(Editor’s note: This column was originally published March 14, 2016.)
Dear Helaine and Joe:
This statue was included in the purchase of a home we bought 15 years ago. It stands 30 inches tall, including the base. It weighs 36 pounds, and I have included pictures of the signature along with a number of other views. I have no idea if it is real or a replica. It looks to be made of terra cotta. Can you estimate a value?
Just so we are all on the same page, the signature on the base reads “A. Carrier,” plus something else that is rather hard to read. We believe this to be the signature of French artist Albert-Ernest Carrier-Belleuse, who was born in June 1824 and died in June 1887 about a week before his 63rd birthday.
Carrier-Belleuse began his working life as an apprentice to a goldsmith, but continued it under the famous artist David d’Angers (born Pierre-Jean David) at the Ecole des Beaux-Arts in Paris. Carrier-Belleuse was a prodigious sculptor and ceramist — he worked for Mintons in England and was artistic director of the Manufacture Nationale de Sevres outside of Paris — and created many artworks in both terra cotta and bronze. (Sometimes the bronze pieces are accented with ivory faces.)
Carrier-Belleuse was such a distinguished artist that Auguste Rodin worked as his assistant between 1864 and 1870. P. T. may be wondering why we are going on about an artist named Albert-Ernest Carrier-Belleuse when his piece is only marked “A. Carrier.”
Luckily the answer is fairly simple. Before 1868, the work of Albert-Ernest Carrier-Belleuse (not to be confused with his son Pierre, who was a famous painter) was only marked “Carrier” or “A. Carrier,” but after 1868 the artist used his full last name, “Carrier-Belleuse.”
Therefore, the piece was first made by Carrier-Belleuse sometime before 1868.
But is the piece in today’s question an original?
We think the answer is yes, but with qualifications.
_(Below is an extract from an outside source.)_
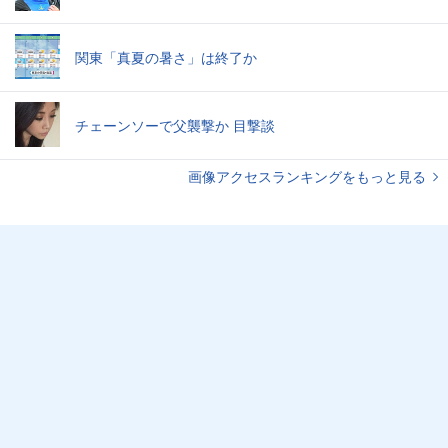
関東「真夏の暑さ」は終了か
チェーンソーで父襲撃か 目撃談
画像アクセスランキングをもっと見る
We are encouraged by the size of the piece and at 30 inches (including the base) it is approximately correct for most original Carrier-Belleuse terra cotta pieces, which are often approximately 25 inches tall (with a base adding another 4 inches or so).
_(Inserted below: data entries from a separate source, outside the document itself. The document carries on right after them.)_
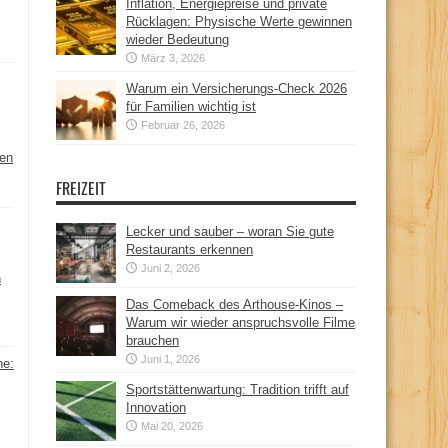
Inflation, Energiepreise und private
Rücklagen: Physische Werte gewinnen
wieder Bedeutung
März 3, 2026
Warum ein Versicherungs-Check 2026
für Familien wichtig ist
Februar 26, 2026
hen
FREIZEIT
Lecker und sauber – woran Sie gute
Restaurants erkennen
Juni 2, 2026
n
Das Comeback des Arthouse-Kinos –
Warum wir wieder anspruchsvolle Filme
brauchen
Juni 1, 2026
ne:
Sportstättenwartung: Tradition trifft auf
Innovation
Mai 20, 2026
Terra cotta is Italian for “baked earth” and is a type of earthenware (as opposed to porcelain) used to make sculptural figures as well as more utilitarian products such as flower pots, bricks and water pipes. Terra cotta has been made for more than 4,000 years and is said to be the only type of ceramic produced by Westerners and pre-Columbians until the 14th century.
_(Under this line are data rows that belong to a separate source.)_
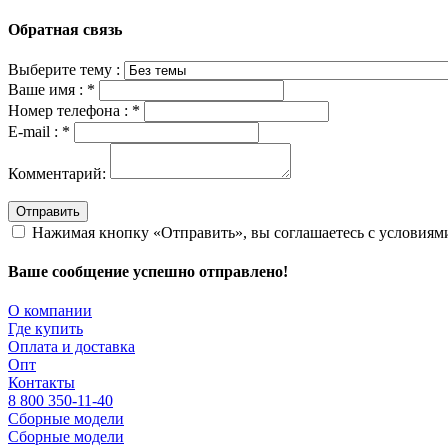
Обратная связь
Выберите тему :
Ваше имя :
*
Номер телефона :
*
E-mail :
*
Комментарий:
Отправить
Нажимая кнопку «Отправить», вы соглашаетесь с условия
Ваше сообщение успешно отправлено!
О компании
Где купить
Оплата и доставка
Опт
Контакты
8 800 350-11-40
Сборные модели
Сборные модели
Carrier-Belleuse is known for his neoclassical figures, and his most famous terra cotta piece is probably “The Abduction of Hippodamia,” which in Greek mythology occurred on her wedding day by centaurs. The woman in the statue may be a representation of the Greek goddess Aphrodite. She is clothed and has her foot on the back of a turtle reminiscent of “Aphrodite Ourania” in the Louvre.
The piece needs an in-person examination to make sure it is an original. And if it is, it should sell for $2,500 to $3,500 plus at auction (if it is in perfect condition).